If you looked at affinity of these antibodies, it would be quite decent affinity, flu-specific T-cells, mostly HA head but some stem as well, so there’s hope there. We also have done this with RSV fusion protein where we can also get decent antibody responses.

We can manipulate the system so one of the common problems that people have with human work is the inability to do mechanistic experiments, in many cases. I don’t think that’s absolute but that’s what most people think. This is mechanistic experiments in spades. You can manipulate the genes. You can manipulate the molecules. You can manipulate the cells and we’ve done some of that.

If you remove the dendritic cells from the culture, nothing happens, although if you remove memory cells, it’s actually okay. Nothing bad happens. Anyway, we’re picking that apart.

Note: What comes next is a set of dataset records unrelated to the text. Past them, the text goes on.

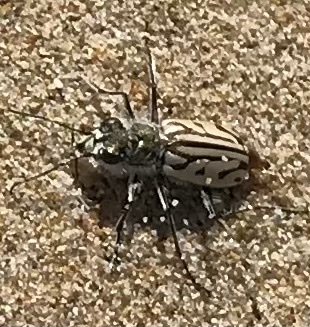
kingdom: Animalia
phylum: Arthropoda
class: Insecta
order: Coleoptera
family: Carabidae
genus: Habrodera
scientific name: Habrodera capensis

So all these stories are I think really helpful both in understanding human immunology, in working towards what we hope will be an immunometer, the metrics of immunological health in general. We go along with this study we just heard about and others I know of where the preimmune status seemed to be the biggest correlate with a good vaccine response versus a bad vaccine response. I think this tonsil organ system will be a really valuable system for a vaccine development adjuvant, a development mechanistic studies of one of the most basic things that happens in an immune response, adaptive immune response, and probably there’s lots of innate stuff going on, too.

And I think I will go to the last slide and thank the people. Peter Brodein really led the twin work. Jacob and Huang-Huang did the TB work. Arnold Han and others did the single cell T-cell sequencing, and Lisa Wagger and others have really powered through the tonsil organite system, so I will stop there.

[Applause]

Marie-Paule Kieny: Thanks a lot, so you are first one and I’ll take only one question. Go ahead.

Audience: On the tonsils, both of those are probably recall responses with the flu and RSV?

Marie-Paule Kieny: Can you speak up?

Audience: Have you generated a primary response in anything?

Mark M. Davis: We can get a bit of a primary response with some HIV antigens, but they’re IGM. They’re not very high affinity, but what we can do, because we can freeze down lots of aliquots of the tonsils and we can work just those frozen aliquots, what is on the list right now is can we jump from one aliquot to another? Can we start a response, a primary response, and then boost it by adding more cells from the same individual, from the same tonsil, and I think that should be possible.

Marie-Paule Kieny: Thank you very much.